I used to swim laps for exercise in college and grad school, and I got back to it in the last few years as a way to work on my back and get in better shape. When I started swimming laps again, I gave myself a goal of swimming continuously for a certain number of minutes.

I worked up to 20 minutes. In the beginning, it was a good enough goal. It kept me swimming through the time when a single lap would wind me and I’d have to swim a lap, then rest for a bit, then do it all again. Eventually, swimming for a set time just got boring.

Swimming laps to reach a particular time goal turned into a clock-watching exercise. I was counting down until it was over.

Am I done yet? Nope. Am I done yet? Nope. Am I done now? Argh, no. 

Distance, not Time

I asked a friend what she swims, and she gave me a distance instead of a time. I knew I wanted to increase my effort, and setting a distance goal seemed like a great way to reset my mindset. Instead of counting down the seconds, I could instead count up the laps, feeling an increasing sense of accomplishment rather than waiting to be dismissed.

When swimming for distance, if I want to get it done more quickly, I have to increase my effort. There’s an incentive to try rather than coast.

This simple goal shift reinvigorated my practice – I extended the time I’m in the pool and increased the fun. Now if only I could count laps without losing track…(I am currently refusing the purchase an electronic lap timer watch or ring. Right now I count by moving a flip flop around like the hour hand on a clock.)

Part II: Expand the Concept of Distance Beyond a Single Workout

I was thrilled to see the Pool Challenge at my Fitness Center. They provided three options for swimming or running between February and the end of 2015.

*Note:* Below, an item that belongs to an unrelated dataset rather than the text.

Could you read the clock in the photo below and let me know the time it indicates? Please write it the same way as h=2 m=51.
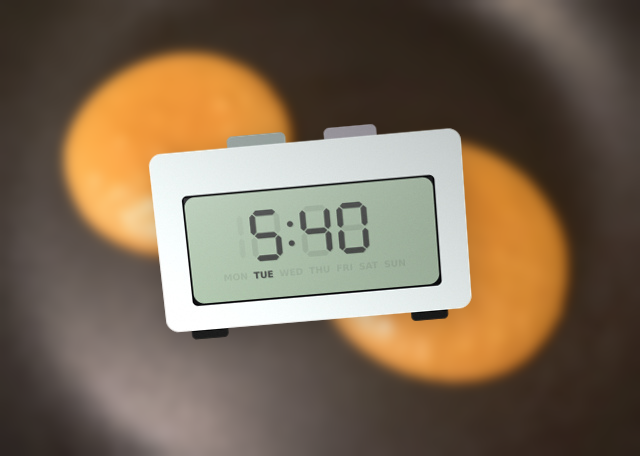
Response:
h=5 m=40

  1. Swim to Lansing: 64 miles
  2. Swim the length of the Huron River: 93.5 miles or 3366 laps
  3. Swim the distance of the Port Huron to Mackinac race: 235 miles.

I did the math, and the Huron River is within reach. I know committing to swim the length of the Huron River will get me to the pool more often, and I’ll feel better and be happier with myself as a result.

Postscript:

Although I never swam competitively, the urge is in my genes. Family legend has it that grandmother tried out for the Olympic team in her youth, which would have been in the late 1920s or early 1930s. I hope that story is true. I imagine her in one of those modest old-time swimsuits, tweaking tradition as a female athlete. I never met her, and this is one of many stories I would have loved to hear from her.